# Problembeschreibung
Beantworte diese Fragen anhand des Forumsauszugs:
1. Welche Word-Funktion nennt thekorn als möglichen Grund für den unsichtbaren „Müll“ in der Datei?
2. Was stellt zyclop fest, wenn die Datei über den Browser geöffnet wird?
3. Welche Datei könnte laut gorim defekt sein, wenn das Problem bei allen Dokumenten auftritt?

# Ausgewählter Auszug

• • • • •

LOL. Das war das ertse an das ich gedacht hab als ich das Intro des Threads gelesen hab. 
Ich bezweifle ganz stark das McAfee dafür Verantwortlich ist. Damit hatt noch nie Probleme
und seit ich es meinen Kunden empfehl, hab ich kaum noch mit DisasterRecoverys zu tun. 
Kann man so oder so sehen.  



			
				zyclop hat gesagt.:
			
		

> Die Probleme sind bei Kunden aufgetreten, bei verschiedenen und jeweils nur bei einer Person (Mehrplatzsystem).


Sag mal, wenn der Fehler nicht bei Dir sondern bei Irgendwelchen Kunden auftritt,
kann es Dir doch egal sein. Du hast doch etwa keine Macros oder so mit drinn,
die evtl. für Verantwortlich sein könnten?

Lass dich doch nicht von deinen Kunden so verrückt machen.


----------



## thekorn (5. April 2006)

Hallo,
Mein Tipp: "Änderungen verfolgen"-Funktion in Word. Diese Funktion sorgt dafür, dass sich in der Datei viel "Müll" befindet, den man nicht sieht. Dies infos gehen verloren, wenn man die Datei als RTF speichert - was das schnellere öffnen nach der Rückkonvertierung erklären würde.


gruß
thekorn


----------



## zyclop (5. April 2006)

Das Problem tritt aber bei allen Dateien auf...sicherlich bei den meisten und falls das so wäre , wäre es ja bei den andern User auch oder?

@cosmochaosmaker

Nein keine Macros...Kunden sind die Beine einer Firma...das kann dir nicht Jacke wie Hose sein...


----------



## zyclop (5. April 2006)

Noch etwas ist zu Sagen, wenn ich die Datei via Browser öffne so gibt es kein Geschwindigkeitsproblem...


----------



## Christian Kusmanow (5. April 2006)

zyclop hat gesagt.:
			
		

> Nein keine Macros...Kunden sind die Beine einer Firma...das kann dir nicht Jacke wie Hose sein...


Ähm, also wenn das Problem auch bei Dir auftritt ist's klar.
Aber wenn nur bei einigen deiner Kunden so ist, wüsst ich nicht was Du damit zu tun haben sollst,
sofern das nicht durch irgend welche Extrafeatures ausgelöst wird. 


Mit was erstellst das Dokument?
Haben die Kunden die gleiche Office Version?
In welchem Format wird das Dokument gespeichert?
Was befindet sich in dem Dokument?
Wird es lokal geöffnet?
Wenn Du das Problem mal ein bissel abstrahierst, kann man das sicher besser durchschauen.


----------



## gorim (6. April 2006)

Wenn es bei allen Dokumenten auftritt könnte auch eine defekte normal.dot schuld sein. Nachschauen, welche benutzt wird (manche haben gleich mehrere rumliegen), wegsichern und dann löschen. Word legt automatisch eine neue an. Hat bei mir schon oft manch komisches Verhalten beseitigt.

bis dann
gorim


----------

• • • • •

# Verfügbare Daten
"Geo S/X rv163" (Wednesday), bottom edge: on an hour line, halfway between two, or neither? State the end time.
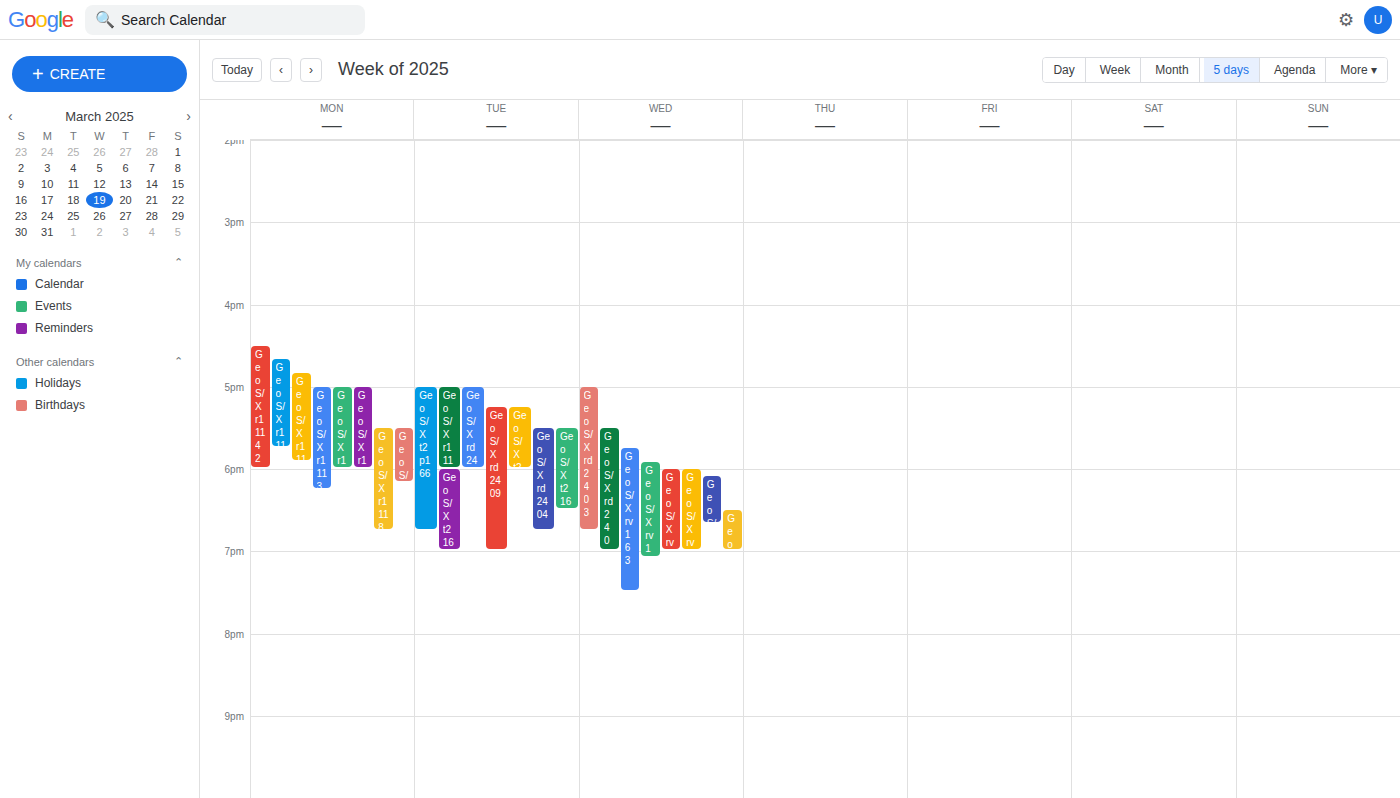
7:30 PM -- halfway between the 7 PM and 8 PM lines.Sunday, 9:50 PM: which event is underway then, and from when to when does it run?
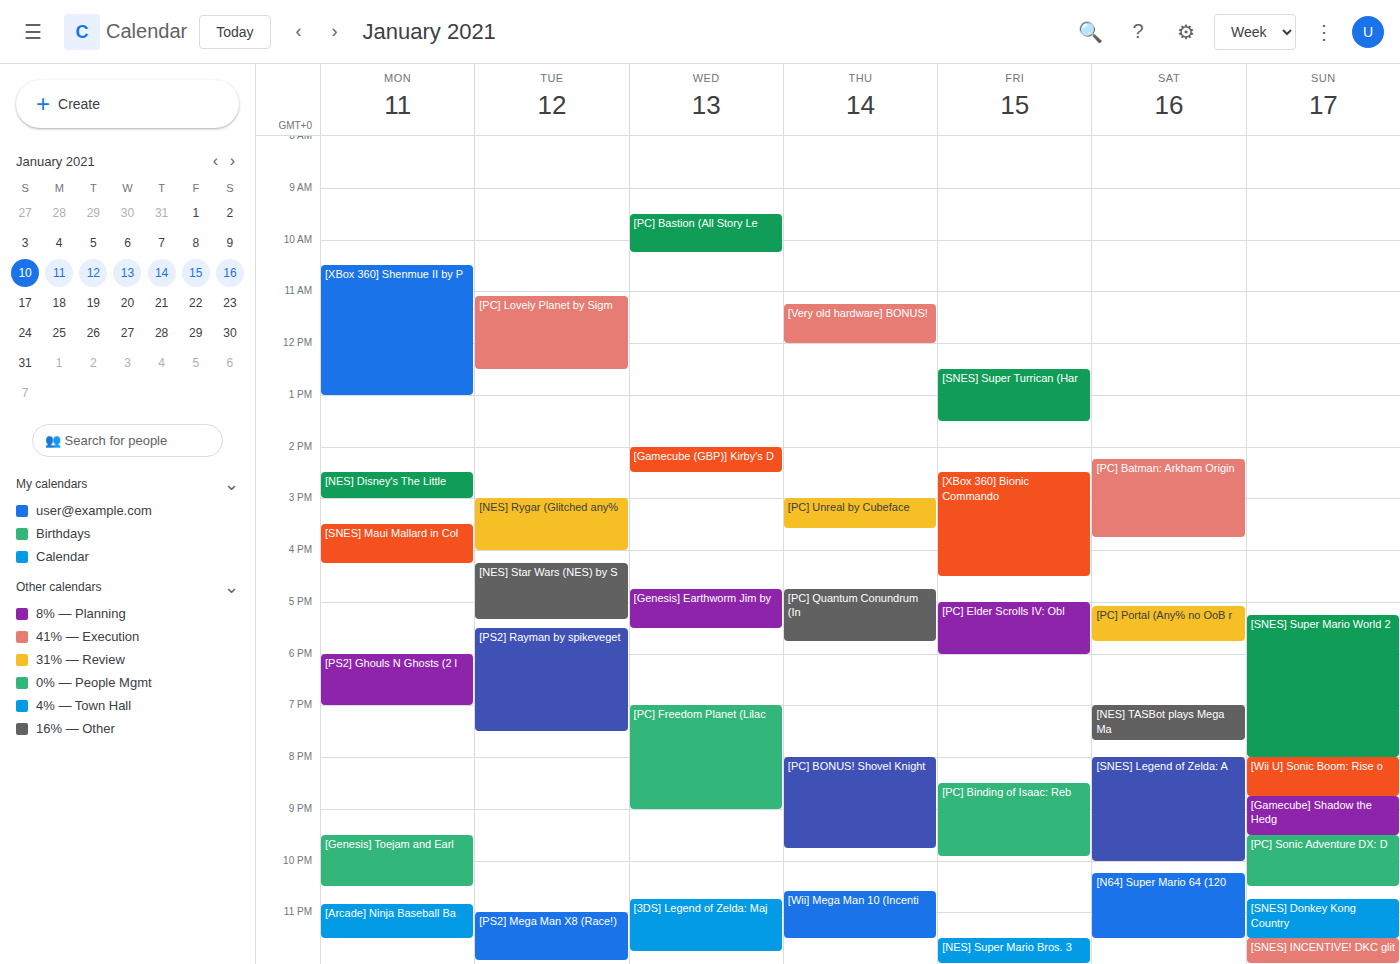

• • • • •

# Antwort zur Aufgabe
1. Die Funktion „Änderungen verfolgen“.
2. Es gibt dann kein Geschwindigkeitsproblem.
3. Die normal.dot.